→ The problem: Which lines in the material below contain the word "points"? Pull out each of them in full.

───── Data listing

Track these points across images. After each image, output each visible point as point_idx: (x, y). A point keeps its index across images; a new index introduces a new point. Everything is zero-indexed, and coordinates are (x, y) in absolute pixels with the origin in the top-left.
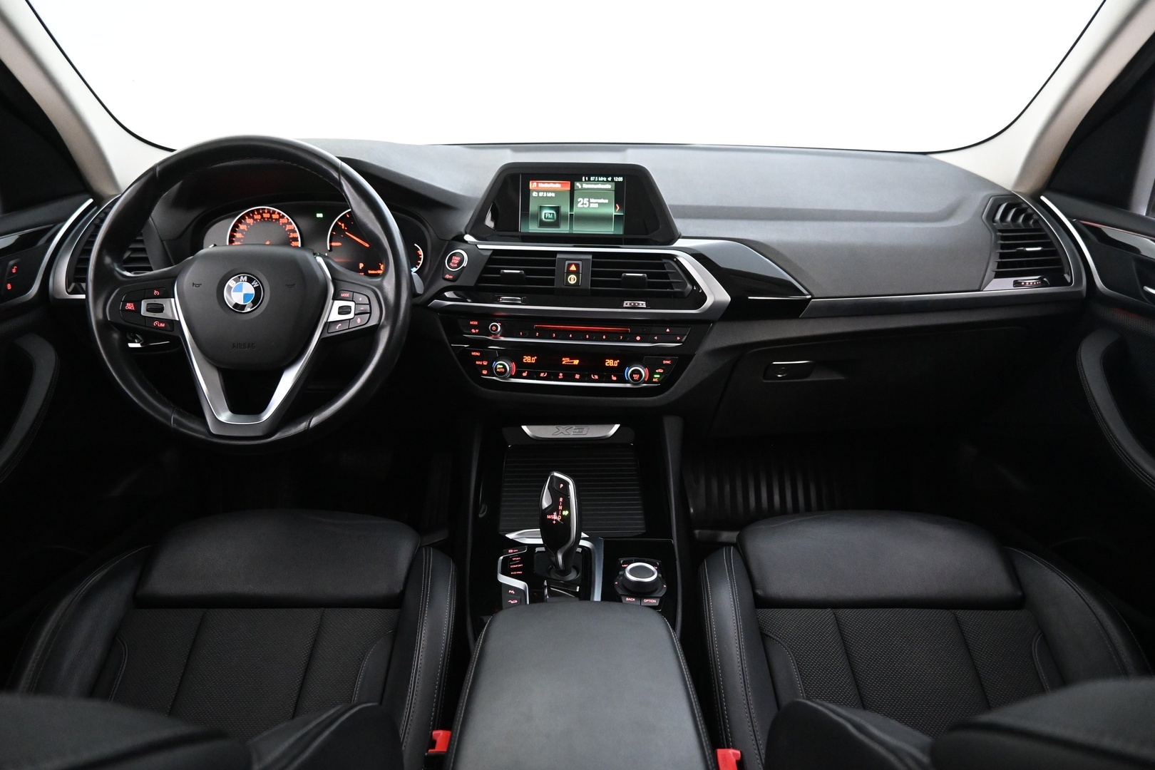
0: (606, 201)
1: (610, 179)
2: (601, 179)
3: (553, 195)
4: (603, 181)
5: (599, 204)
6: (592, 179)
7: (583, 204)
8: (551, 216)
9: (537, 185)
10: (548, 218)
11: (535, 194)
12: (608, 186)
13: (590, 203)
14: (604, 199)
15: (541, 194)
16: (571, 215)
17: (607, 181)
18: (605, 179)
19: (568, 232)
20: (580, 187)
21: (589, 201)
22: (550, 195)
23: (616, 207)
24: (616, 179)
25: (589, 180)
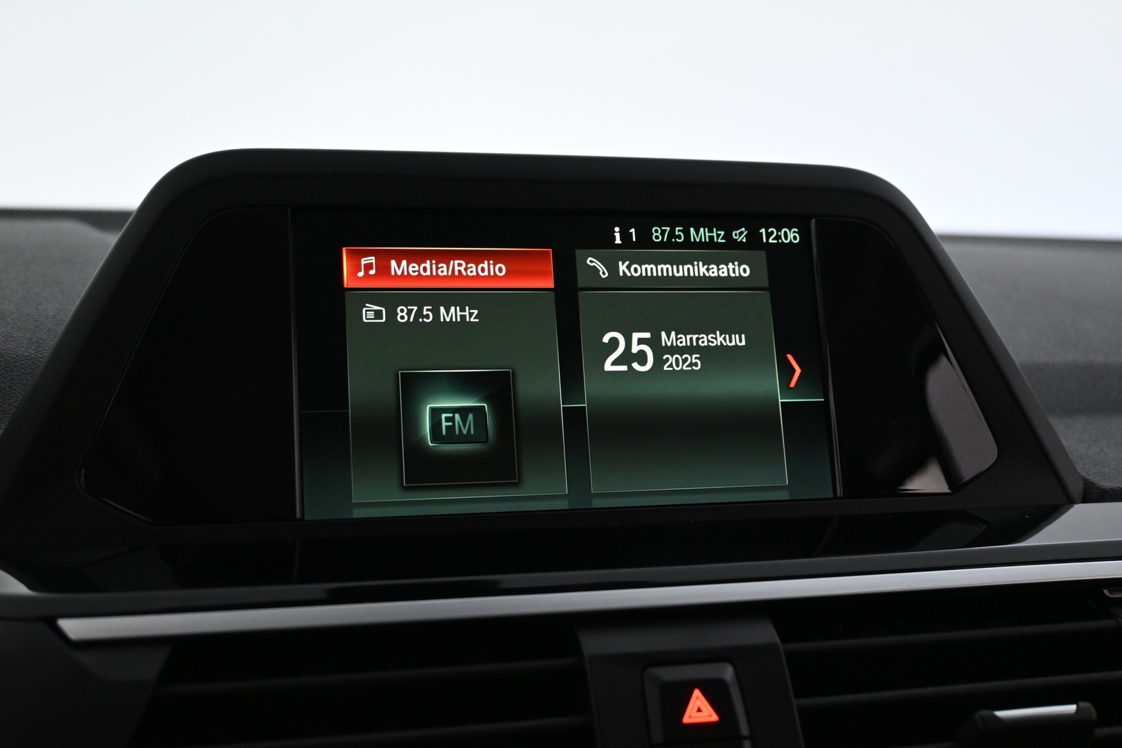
0: (738, 341)
1: (740, 235)
2: (703, 234)
3: (472, 315)
4: (711, 244)
5: (705, 353)
6: (657, 234)
7: (627, 358)
8: (466, 427)
9: (384, 270)
10: (452, 437)
11: (368, 314)
12: (738, 270)
13: (659, 351)
14: (727, 330)
15: (402, 314)
16: (575, 416)
17: (731, 244)
18: (719, 236)
19: (563, 505)
20: (604, 273)
21: (654, 343)
22: (450, 314)
23: (787, 371)
24: (770, 236)
25: (645, 240)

──────────

→ Solution below:
Track these points across images. After each image, output each visible point as point_idx: (x, y). A point keeps its index across images; a new index introduces a new point. Everything is zero-indexed, and coordinates are (x, y) in absolute pixels with the origin in the top-left.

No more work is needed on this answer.